[[ Task data open ]]

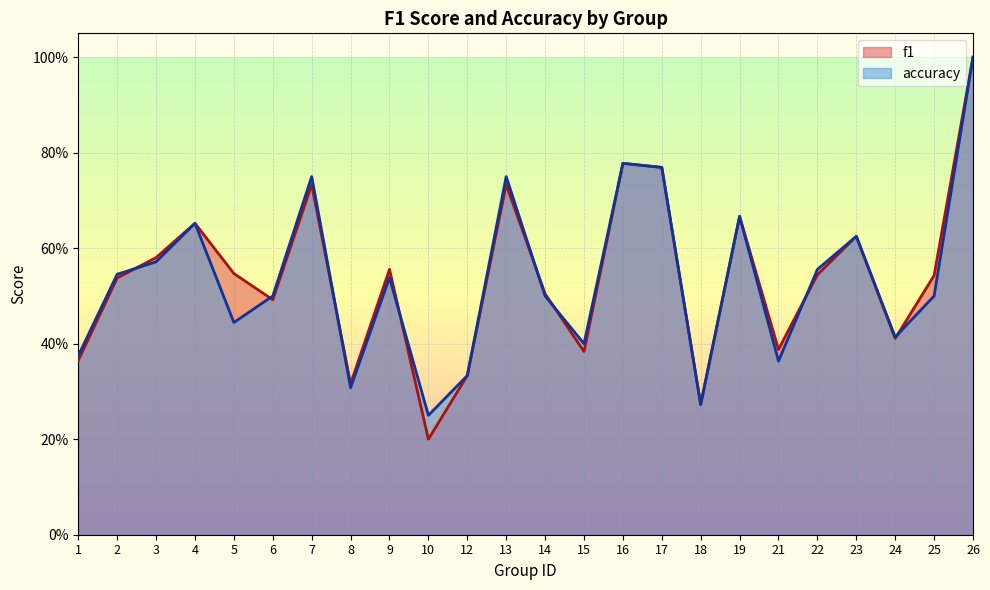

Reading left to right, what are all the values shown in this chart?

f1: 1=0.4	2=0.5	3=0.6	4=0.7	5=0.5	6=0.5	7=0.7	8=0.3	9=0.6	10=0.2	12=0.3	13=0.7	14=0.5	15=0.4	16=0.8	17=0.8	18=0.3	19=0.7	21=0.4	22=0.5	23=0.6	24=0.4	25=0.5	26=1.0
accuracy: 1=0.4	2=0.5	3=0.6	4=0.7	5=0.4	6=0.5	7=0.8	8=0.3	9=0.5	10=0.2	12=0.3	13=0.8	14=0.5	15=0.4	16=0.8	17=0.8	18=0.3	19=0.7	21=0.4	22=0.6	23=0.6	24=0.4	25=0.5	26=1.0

[[ Task data closed ]]
[[ Task data open ]]

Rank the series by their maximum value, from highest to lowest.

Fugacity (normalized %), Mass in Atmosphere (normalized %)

[[ Task data closed ]]
[[ Task data open ]]

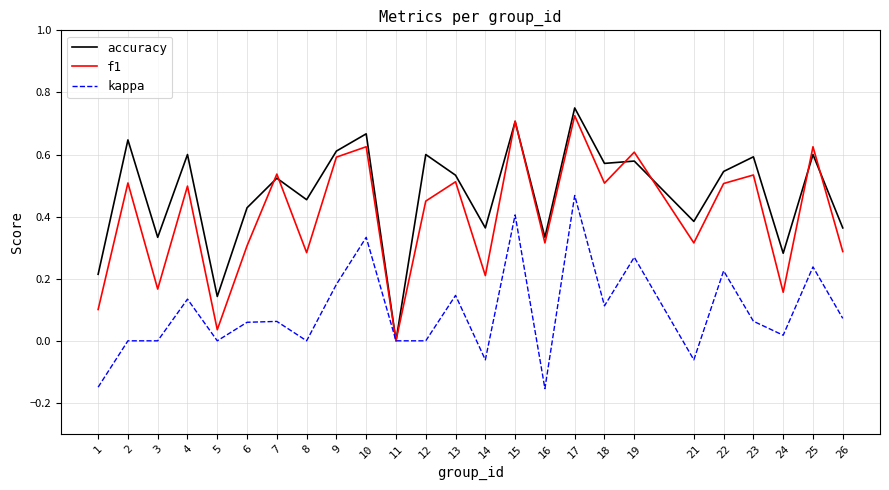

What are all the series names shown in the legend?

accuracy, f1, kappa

[[ Task data closed ]]

What you are asked to do:
Please count the lines above that contain the word "series", and reply with only that number.

Answer to the problem:
2